Germany moving towards gradual reopening as virus cases drops
People enjoy the sun while respecting current social distancing norms at a park in Berlin. AFP
Germany is moving towards a progressive lifting of restrictions linked to the coronavirus outbreak as new infections fall and the number of deaths remains far below its European neighbours.
The nation's Academy of Sciences Leopoldina recommended Monday a gradual relaxing of restrictions in stages if new infections stabilise at a low level and personal hygiene measures to avoid spread of the coronavirus are maintained.
The Academy's findings are to form the basis for a decision Wednesday by German Chancellor Angela Merkel and the heads of Germany's 16 regions about whether to extend restrictions imposed in mid-March that are set to expire on Sunday.
The latest figures by the Robert Koch public health institute indicate new infections are indeed slowing, dropping to 2,537 on Monday, taking the total to 123,016. With 2,799 deaths from COVID-19, the disease caused by the new coronavirus, Germany is far behind other big European nations.
Over the weekend, Germany's Health Minister Jens Spahn had already cued up a phased easing of restrictions that may vary by region. He did not specify which sectors in Europe's largest economy could first see loosened restrictions.
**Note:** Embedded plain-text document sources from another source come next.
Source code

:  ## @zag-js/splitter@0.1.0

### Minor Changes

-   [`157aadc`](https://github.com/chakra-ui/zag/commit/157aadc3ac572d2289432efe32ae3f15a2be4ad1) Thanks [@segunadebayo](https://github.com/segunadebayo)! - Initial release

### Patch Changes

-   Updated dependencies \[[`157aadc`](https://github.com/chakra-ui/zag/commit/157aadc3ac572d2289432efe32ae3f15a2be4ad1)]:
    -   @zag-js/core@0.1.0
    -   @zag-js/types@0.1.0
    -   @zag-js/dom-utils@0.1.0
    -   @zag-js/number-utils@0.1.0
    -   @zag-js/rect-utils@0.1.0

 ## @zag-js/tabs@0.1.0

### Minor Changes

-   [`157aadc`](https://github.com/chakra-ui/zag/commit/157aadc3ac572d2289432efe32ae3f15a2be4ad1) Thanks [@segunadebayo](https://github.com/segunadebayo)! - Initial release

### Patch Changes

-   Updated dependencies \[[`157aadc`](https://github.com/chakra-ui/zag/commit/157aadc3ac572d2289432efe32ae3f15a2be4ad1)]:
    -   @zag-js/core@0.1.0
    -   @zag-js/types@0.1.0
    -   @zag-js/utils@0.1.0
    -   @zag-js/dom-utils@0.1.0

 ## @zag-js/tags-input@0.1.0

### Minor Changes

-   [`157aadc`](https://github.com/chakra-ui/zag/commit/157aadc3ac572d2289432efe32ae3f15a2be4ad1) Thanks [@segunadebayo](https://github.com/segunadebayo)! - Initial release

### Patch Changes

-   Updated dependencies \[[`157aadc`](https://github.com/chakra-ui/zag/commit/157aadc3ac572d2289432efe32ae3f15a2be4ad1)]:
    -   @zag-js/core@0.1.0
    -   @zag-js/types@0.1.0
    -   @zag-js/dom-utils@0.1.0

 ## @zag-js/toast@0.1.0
For its part, the Academy of Sciences Leopoldina, recommended reopening schools as soon as possible, starting with primary and middle schools, although most child care facilities should remain closed. The academy includes social scientists as well as medical researchers among its team of experts.
It recommended reopening shops and restaurants as long as social distancing measures are rigorously respected, and for government offices to get back to work.
The head of the Academy, Gerald Haug, said these measures could only go forward accompanied by an obligation to wear a face mask while riding in public transport to prevent a resurgence of infections. "Every citizen should in the future have this type of protection for their mouth and nose and wear it each time social distancing measures can't be respected," he told the weekly Der Spiegel.